ASSIGNMENT: The records that follow should be copied out exactly, pictures excluded.

━━━ STUDY MATERIAL

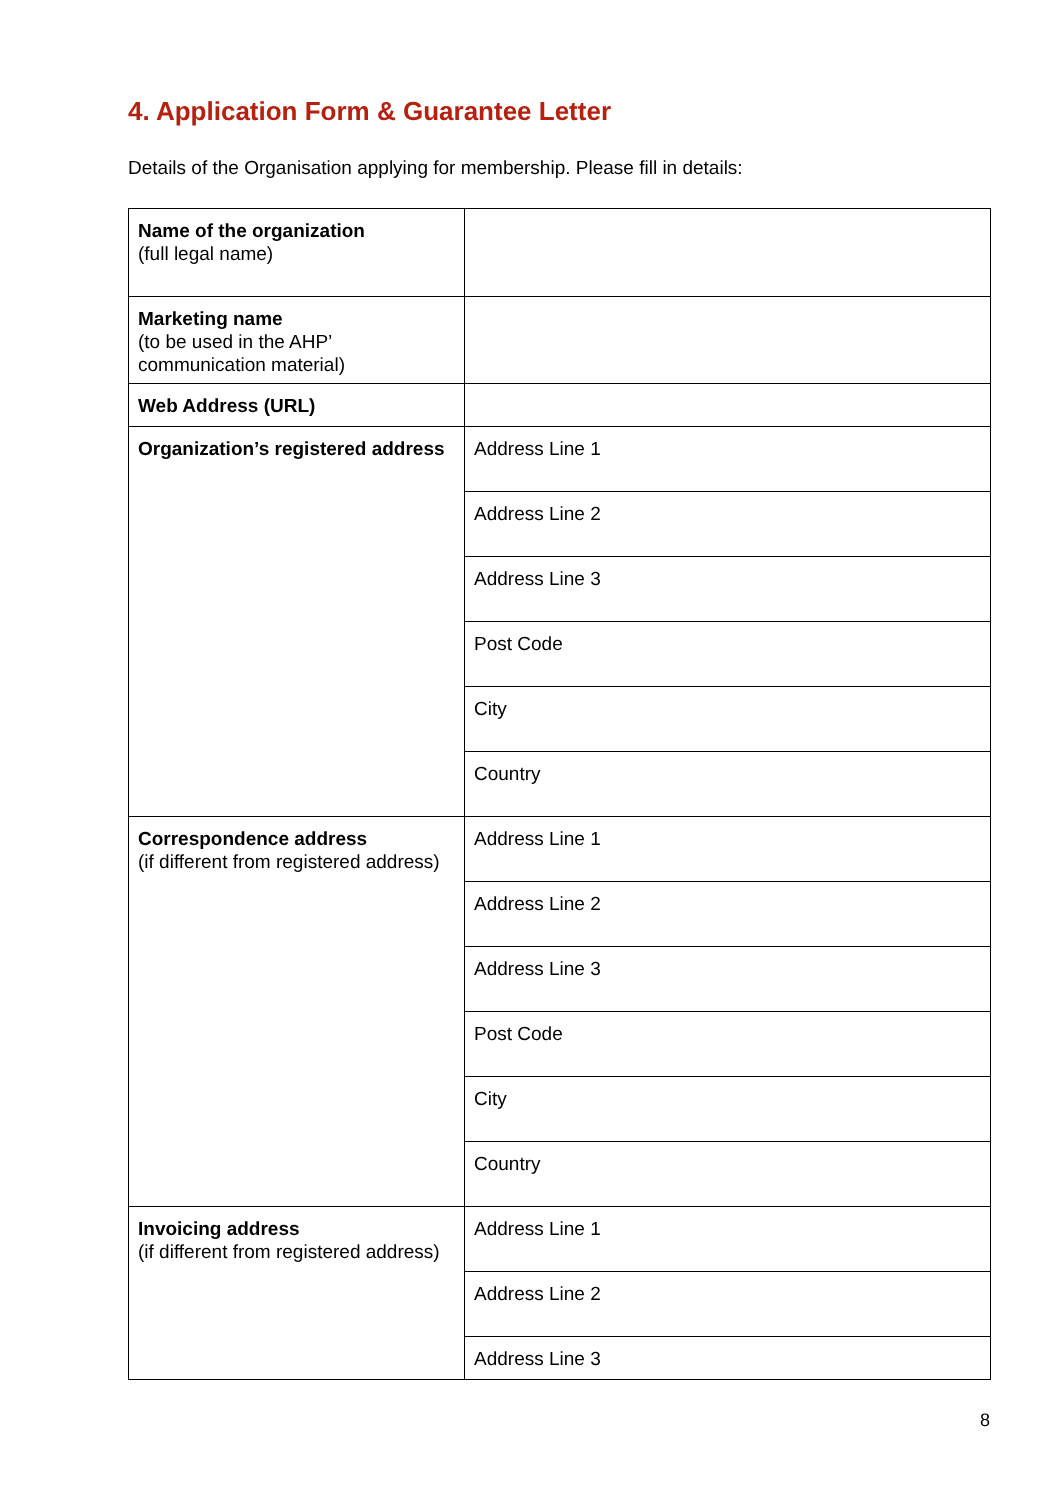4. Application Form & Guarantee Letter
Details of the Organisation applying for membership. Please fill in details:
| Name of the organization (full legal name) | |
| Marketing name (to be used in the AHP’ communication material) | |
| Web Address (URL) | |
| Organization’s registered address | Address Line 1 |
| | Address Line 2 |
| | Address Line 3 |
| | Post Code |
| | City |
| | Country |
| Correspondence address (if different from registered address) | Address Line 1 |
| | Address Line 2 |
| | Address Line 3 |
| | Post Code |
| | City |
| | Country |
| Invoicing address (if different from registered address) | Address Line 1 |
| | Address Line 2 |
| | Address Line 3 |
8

━━━━━━

PROBLEM SOLUTION:
4. Application Form & Guarantee Letter
Details of the Organisation applying for membership. Please fill in details:
| Name of the organization (full legal name) | |
| Marketing name (to be used in the AHP’ communication material) | |
| Web Address (URL) | |
| Organization’s registered address | Address Line 1 |
| | Address Line 2 |
| | Address Line 3 |
| | Post Code |
| | City |
| | Country |
| Correspondence address (if different from registered address) | Address Line 1 |
| | Address Line 2 |
| | Address Line 3 |
| | Post Code |
| | City |
| | Country |
| Invoicing address (if different from registered address) | Address Line 1 |
| | Address Line 2 |
| | Address Line 3 |
8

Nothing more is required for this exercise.